Inclusion isn't putting a square peg in a round hole

Inclusion isn't putting a square peg in a round hole

Seeing differences as an asset is crucial if companies want to make smarter, better business decisions. 

That was the message from Dr Jennifer Whelan, founding director of Psynapse Psychometrics, who was guest speaker at the Diversity & Inclusion at Drinks Council's first event, "Leading in an age of inclusion".

Dr Whelan (above) noted that managers usually hire people they regard as being the right "fit" for the company. 

"They make their decision based on someone looking like them, sounding like them, having the same training and socialising the same way," she said. 

While it is important that employees share a business' values, Dr Whelan noted that research shows teams achieve better results when they don't share the same characteristics. It means they can offer a fresh perspective when a different process or solutions to a problem is needed.

Dr Whelan said diversity isn't about putting a square peg in a round hole, but about overcoming unconscious bias to recognise that when everyone thinks the same way a business doesn't grow and evolve as effectively. 

The Drinks Association's D&I vision 

The Drinks Association CEO Georgia Lennon opened the Network Breakfast, noting the association had established initiatives such as the Diversity & Inclusion at Drinks Council, the Women in Drinks Council and various forums to facilitate awareness, challenge perceptions and build practices that establish the drinks industry as destination of choice for great talent.

"This special Network Breakfast is brought to you by both The Drinks Association and our industry run Diversity & Inclusion Council," she said. "The Council is made up of representatives from our member companies who are passionate about the inclusive agenda and creating meaningful change in our industry.

"The Council is already moving the dial on the D&I discussion, as its members discuss ideas, take them back to their leadership teams and bring them to life in their companies."

Diversity & Inclusion at Drinks Council Chair Denis Brown (pictured above with Dr Whelan) told attendees: "The Diversity & Inclusion Council and the Drinks Board want to make sure the drinks industry is genuinely an attractive one that retains the best and brightest talent. And one of the main ways to sustain this is through our leaders and their inclusive leadership." 

How unconscious bias works

It was fascinating to learn more about how unconscious bias gets in the way of businesses making inclusive decisions.

Dr Whelan explained that the conscious brain doesn't have time to carefully process everything, so it relies on the unconscious "autopilot" to create patterns when it notices things happen regularly and make lightning fast judgments about how to handle them.

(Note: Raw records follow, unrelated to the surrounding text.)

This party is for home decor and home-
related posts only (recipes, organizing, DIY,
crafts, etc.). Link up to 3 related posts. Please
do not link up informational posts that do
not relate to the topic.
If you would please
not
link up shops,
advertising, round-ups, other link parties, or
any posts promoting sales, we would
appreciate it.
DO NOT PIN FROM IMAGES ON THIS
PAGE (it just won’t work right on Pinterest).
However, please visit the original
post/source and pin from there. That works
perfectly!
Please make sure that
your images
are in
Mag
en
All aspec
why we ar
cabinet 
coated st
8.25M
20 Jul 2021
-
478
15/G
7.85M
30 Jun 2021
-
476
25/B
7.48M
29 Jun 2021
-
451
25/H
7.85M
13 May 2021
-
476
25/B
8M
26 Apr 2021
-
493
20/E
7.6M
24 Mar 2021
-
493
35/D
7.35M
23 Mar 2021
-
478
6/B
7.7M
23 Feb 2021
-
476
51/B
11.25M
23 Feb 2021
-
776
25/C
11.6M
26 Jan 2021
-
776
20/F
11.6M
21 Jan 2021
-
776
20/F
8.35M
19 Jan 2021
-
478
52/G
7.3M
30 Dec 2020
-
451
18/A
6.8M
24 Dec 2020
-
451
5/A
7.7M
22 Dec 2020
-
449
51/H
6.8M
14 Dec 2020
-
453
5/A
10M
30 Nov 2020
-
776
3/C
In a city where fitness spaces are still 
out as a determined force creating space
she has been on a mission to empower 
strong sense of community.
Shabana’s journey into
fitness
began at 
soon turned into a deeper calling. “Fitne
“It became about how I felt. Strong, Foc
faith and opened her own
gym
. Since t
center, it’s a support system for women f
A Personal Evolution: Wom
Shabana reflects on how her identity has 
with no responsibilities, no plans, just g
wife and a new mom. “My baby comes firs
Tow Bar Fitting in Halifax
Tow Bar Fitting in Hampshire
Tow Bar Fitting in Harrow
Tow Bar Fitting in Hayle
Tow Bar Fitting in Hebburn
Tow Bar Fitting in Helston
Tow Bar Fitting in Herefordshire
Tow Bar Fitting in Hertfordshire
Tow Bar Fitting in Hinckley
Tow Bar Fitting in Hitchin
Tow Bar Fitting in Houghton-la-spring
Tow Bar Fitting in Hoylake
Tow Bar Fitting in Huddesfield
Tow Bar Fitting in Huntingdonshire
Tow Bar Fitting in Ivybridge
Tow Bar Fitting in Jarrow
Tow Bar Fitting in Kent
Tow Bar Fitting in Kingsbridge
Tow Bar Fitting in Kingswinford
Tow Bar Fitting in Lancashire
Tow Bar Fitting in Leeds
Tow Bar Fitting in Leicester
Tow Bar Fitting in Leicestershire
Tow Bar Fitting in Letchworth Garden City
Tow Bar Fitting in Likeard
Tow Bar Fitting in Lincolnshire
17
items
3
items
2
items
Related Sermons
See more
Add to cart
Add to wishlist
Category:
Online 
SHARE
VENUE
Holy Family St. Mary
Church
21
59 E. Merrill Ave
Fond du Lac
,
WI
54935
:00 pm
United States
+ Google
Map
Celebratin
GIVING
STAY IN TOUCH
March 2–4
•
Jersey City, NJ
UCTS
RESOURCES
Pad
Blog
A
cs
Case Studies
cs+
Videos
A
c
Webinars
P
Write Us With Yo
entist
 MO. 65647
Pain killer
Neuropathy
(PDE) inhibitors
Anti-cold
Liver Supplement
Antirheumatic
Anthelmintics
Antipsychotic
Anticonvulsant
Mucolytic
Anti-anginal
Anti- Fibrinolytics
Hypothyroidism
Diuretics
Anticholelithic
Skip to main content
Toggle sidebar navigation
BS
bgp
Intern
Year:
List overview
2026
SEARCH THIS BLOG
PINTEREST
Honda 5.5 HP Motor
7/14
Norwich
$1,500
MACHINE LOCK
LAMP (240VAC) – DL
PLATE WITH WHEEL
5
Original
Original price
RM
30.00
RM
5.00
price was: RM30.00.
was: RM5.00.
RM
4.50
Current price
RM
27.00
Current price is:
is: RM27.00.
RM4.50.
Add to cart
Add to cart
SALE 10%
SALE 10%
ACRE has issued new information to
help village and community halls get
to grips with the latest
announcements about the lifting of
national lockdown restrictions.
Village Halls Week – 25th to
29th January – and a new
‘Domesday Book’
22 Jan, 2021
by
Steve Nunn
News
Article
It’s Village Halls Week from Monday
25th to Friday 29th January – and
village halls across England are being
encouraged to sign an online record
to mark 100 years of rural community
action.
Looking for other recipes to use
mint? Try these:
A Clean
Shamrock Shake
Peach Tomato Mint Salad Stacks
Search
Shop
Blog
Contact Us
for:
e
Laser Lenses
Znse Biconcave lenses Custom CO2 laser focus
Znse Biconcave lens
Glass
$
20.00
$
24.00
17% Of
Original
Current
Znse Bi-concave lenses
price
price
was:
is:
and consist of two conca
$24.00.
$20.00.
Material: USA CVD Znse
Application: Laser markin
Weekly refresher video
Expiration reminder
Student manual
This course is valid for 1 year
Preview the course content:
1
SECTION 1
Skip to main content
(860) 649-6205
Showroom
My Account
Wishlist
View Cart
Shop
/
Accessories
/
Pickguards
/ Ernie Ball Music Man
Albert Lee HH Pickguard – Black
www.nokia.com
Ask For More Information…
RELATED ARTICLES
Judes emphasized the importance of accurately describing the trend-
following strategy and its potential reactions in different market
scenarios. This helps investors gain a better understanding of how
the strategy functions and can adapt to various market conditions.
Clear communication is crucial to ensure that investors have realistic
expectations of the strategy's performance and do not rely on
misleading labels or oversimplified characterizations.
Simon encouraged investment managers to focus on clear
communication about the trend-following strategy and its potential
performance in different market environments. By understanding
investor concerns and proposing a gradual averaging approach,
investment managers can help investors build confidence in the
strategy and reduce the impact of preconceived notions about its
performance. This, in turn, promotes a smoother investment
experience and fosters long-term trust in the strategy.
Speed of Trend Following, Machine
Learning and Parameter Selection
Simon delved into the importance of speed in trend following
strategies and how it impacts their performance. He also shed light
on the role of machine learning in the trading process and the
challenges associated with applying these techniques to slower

While this is handy for the minutiae of daily life, colleagues, managers and leaders need to circumvent it - especially during times of stress, multi-tasking or when under pressure in the workplace - as it relies on gut reactions and generalisations, with no fact-checking or validation.

Whelan also used the example of a hiring process where executives were given resumes with male names on them and then the same resumes with female names on them.

The male applicants were seen as more competent and hireable, while the women were offered 20% less salary.

Dr Whelan offered six small, simple changes to help businesses become more inclusive:

1. Turn taking & speaking last - hear more from a broader range of voices.

2. Monitor and share informal administration work and who you go to with opportunities 

3. Consult dissenters - find people with different views, invite neutral observers

4. Mind your language - avoid stereotypical language, jargon and jokes

5. Introduce tools for challenging biases and assumptions

6. Have a team conversation and agreement around inclusive behaviours

Diversity & Inclusion Council announces "Future fit" session

Brown revealed the Diversity & Inclusion at Drinks Council plans to hold a panel session for all The Drinks Association CEOs, HR leaders and other interested people on September 13.

"The panel will look at how we make the drinks industry 'future fit'," he said. "The session will be held the afternoon before the Australian Drinks Awards and we hope this continues to develop our collective leadership to enhance our diversity and be more inclusive."